Here is a block of records. Copy every line in it that includes "deployment".

◆ **The input**
--------------------------------------------------

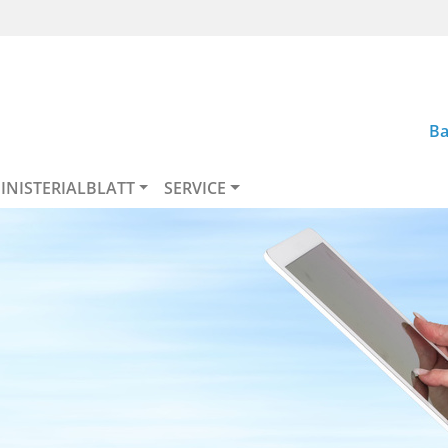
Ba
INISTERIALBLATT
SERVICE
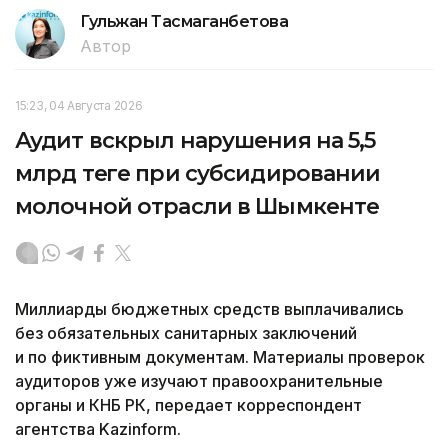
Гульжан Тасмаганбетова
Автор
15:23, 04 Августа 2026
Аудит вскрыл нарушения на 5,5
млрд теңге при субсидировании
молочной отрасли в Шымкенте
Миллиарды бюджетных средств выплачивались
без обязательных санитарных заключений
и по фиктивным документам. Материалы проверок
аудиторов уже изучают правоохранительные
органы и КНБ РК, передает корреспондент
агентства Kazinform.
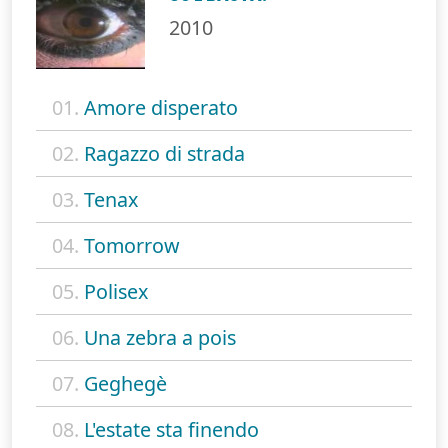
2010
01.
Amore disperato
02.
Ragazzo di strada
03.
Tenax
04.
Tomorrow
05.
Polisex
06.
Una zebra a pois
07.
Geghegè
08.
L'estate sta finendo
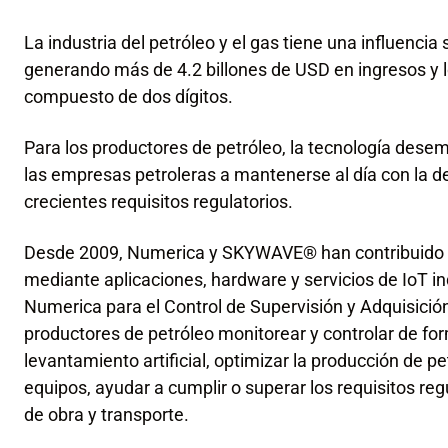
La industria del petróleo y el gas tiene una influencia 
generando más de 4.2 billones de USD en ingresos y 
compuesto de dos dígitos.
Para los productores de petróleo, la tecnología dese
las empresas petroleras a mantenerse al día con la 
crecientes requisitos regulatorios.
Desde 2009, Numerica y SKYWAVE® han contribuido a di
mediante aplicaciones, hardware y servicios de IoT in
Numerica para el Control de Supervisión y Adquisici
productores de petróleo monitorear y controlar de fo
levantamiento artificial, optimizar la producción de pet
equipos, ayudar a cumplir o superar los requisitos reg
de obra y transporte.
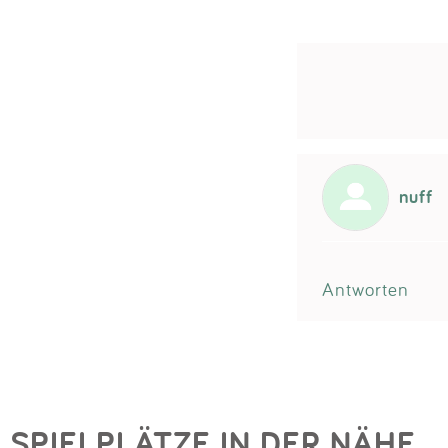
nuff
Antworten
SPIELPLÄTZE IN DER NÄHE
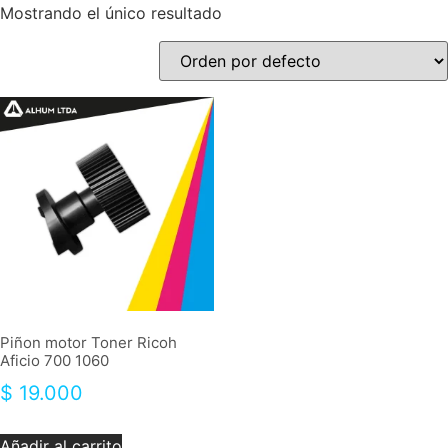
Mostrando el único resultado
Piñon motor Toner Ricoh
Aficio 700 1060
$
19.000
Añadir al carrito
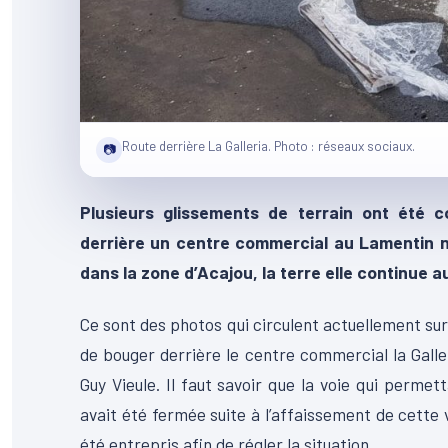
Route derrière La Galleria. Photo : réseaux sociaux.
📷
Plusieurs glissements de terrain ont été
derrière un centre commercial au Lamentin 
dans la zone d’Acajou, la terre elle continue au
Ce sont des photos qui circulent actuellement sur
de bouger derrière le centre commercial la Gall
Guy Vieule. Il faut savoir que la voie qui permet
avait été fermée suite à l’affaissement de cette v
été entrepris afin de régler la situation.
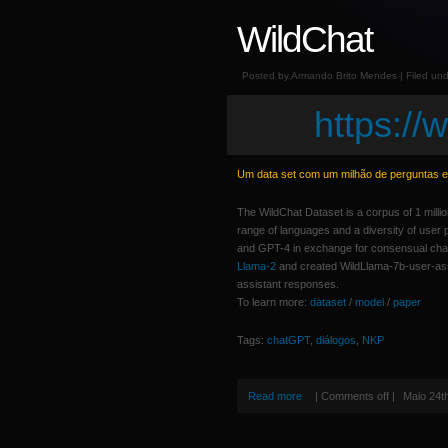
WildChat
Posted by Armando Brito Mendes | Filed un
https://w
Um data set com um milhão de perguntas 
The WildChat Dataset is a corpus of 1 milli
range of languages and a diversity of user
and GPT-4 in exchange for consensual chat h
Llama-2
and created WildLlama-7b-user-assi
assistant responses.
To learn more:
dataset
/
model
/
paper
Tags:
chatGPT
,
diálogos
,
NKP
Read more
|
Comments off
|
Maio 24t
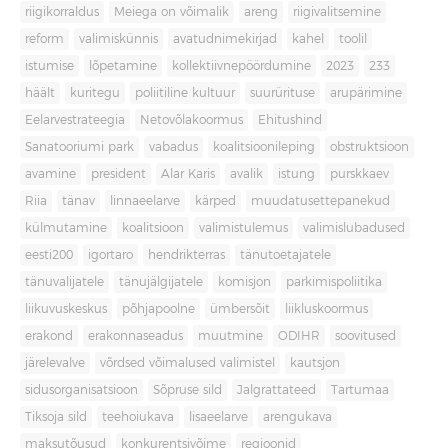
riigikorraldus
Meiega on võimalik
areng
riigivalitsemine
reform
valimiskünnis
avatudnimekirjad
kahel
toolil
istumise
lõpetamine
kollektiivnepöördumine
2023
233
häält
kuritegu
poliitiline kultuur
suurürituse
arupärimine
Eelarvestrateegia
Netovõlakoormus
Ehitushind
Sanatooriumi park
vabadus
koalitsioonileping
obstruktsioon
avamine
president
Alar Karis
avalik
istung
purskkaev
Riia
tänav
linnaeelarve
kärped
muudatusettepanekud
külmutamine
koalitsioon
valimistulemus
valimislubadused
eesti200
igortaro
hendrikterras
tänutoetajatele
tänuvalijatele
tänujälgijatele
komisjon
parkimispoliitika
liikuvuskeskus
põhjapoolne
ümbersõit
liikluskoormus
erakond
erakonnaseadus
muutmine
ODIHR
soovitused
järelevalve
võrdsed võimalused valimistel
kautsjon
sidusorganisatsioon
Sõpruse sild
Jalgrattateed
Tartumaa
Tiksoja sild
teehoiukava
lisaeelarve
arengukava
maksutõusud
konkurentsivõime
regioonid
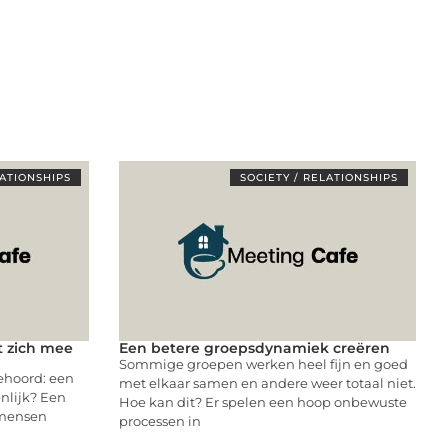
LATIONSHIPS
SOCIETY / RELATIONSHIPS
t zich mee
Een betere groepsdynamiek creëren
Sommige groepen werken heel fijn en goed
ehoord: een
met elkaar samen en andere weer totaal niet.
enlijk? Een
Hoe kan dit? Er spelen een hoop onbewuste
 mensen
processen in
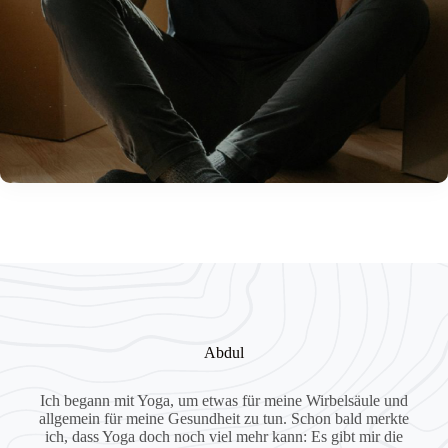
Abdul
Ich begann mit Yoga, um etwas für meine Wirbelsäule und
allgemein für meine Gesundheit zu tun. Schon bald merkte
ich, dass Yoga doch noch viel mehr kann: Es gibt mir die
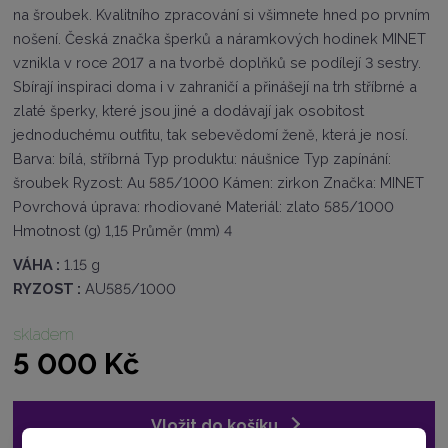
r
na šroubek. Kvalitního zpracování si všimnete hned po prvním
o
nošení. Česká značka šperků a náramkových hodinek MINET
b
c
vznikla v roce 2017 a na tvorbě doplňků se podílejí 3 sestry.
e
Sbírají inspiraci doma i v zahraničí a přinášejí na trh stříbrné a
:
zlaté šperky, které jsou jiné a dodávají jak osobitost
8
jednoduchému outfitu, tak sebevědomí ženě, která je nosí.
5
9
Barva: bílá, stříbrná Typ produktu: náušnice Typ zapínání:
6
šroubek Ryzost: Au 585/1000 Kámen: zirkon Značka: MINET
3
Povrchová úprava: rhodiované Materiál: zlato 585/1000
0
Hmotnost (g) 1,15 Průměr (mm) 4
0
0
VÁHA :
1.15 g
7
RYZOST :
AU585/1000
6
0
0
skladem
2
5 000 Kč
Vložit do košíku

--------------------------------------------------

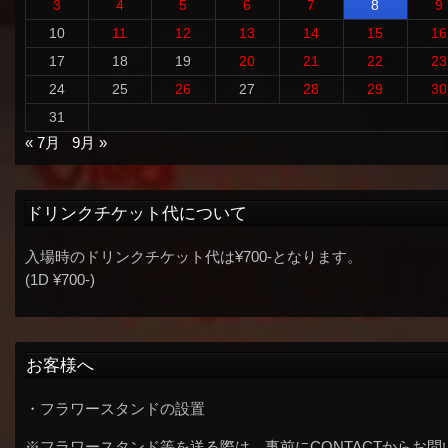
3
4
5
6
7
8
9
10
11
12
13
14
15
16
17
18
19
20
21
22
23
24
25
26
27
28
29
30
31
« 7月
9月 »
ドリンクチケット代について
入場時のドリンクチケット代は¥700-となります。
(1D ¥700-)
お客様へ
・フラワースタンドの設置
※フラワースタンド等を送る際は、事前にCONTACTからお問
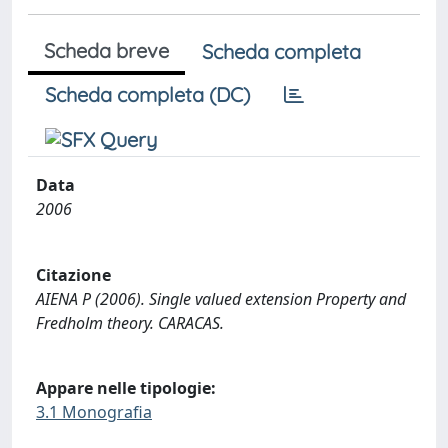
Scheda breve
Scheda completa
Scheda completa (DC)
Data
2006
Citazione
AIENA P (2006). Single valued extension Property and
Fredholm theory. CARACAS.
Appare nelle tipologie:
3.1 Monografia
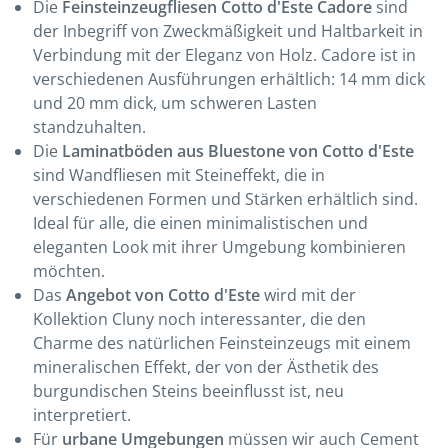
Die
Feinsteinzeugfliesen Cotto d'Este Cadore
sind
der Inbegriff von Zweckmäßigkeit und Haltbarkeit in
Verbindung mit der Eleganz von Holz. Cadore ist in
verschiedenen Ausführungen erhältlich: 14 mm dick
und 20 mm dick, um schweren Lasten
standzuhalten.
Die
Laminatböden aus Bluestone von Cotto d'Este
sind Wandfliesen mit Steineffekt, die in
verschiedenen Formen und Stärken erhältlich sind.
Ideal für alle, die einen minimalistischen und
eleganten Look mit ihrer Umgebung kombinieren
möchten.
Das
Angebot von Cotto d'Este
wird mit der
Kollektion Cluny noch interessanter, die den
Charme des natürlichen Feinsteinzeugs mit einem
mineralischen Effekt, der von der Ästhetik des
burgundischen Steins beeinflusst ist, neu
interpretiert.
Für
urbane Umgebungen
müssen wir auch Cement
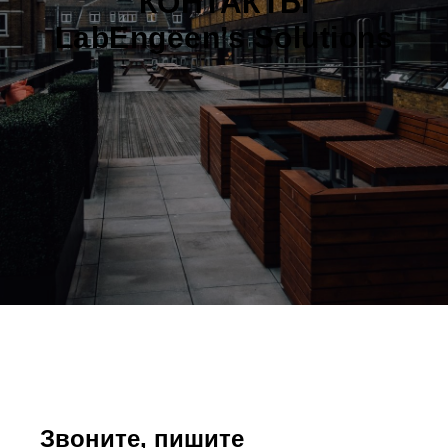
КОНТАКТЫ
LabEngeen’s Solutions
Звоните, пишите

--------------------------------------------------

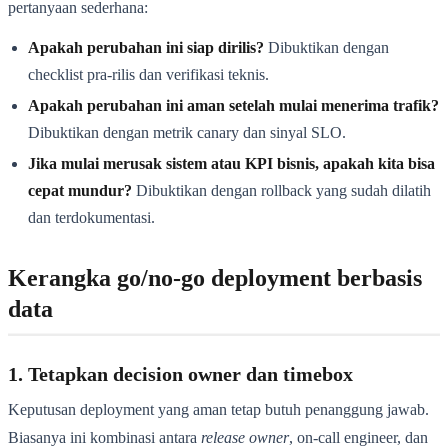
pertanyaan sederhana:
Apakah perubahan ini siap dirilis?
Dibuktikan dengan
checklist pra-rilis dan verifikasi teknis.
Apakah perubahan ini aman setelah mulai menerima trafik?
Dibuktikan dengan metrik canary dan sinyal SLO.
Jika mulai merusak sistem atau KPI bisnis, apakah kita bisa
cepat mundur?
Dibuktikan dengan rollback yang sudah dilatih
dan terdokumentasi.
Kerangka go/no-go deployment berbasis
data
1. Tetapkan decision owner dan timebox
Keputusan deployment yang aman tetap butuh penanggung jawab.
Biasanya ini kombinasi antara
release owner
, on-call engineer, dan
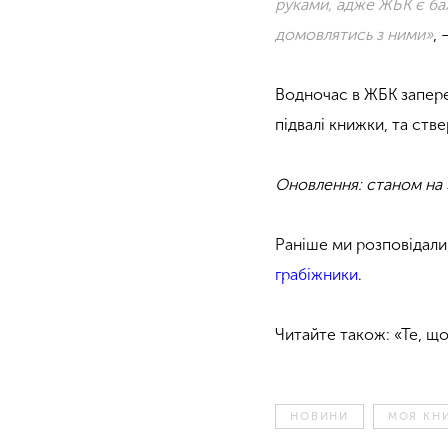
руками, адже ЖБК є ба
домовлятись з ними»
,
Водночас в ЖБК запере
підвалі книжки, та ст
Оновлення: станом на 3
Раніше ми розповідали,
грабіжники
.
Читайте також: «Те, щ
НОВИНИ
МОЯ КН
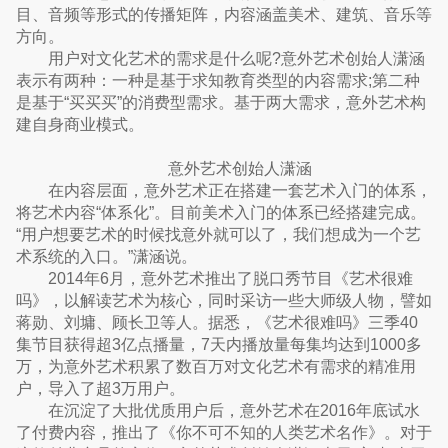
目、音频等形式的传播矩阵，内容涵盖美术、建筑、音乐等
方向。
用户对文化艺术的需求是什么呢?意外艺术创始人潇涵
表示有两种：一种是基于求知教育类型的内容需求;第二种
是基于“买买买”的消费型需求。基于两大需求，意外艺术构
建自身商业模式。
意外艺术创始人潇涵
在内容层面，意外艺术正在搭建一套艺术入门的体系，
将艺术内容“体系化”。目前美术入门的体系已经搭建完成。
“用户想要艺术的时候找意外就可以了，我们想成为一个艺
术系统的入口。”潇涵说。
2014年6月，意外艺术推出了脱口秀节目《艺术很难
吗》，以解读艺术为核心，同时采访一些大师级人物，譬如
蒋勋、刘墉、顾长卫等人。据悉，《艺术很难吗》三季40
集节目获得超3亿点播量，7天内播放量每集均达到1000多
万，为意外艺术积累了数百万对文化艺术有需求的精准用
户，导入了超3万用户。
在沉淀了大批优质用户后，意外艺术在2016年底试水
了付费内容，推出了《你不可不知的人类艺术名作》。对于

--------------------------------------------------

◆ **Response**
Kerangka go/no-go deployment berbasis
Keputusan deployment yang aman tetap butuh penanggung jawab.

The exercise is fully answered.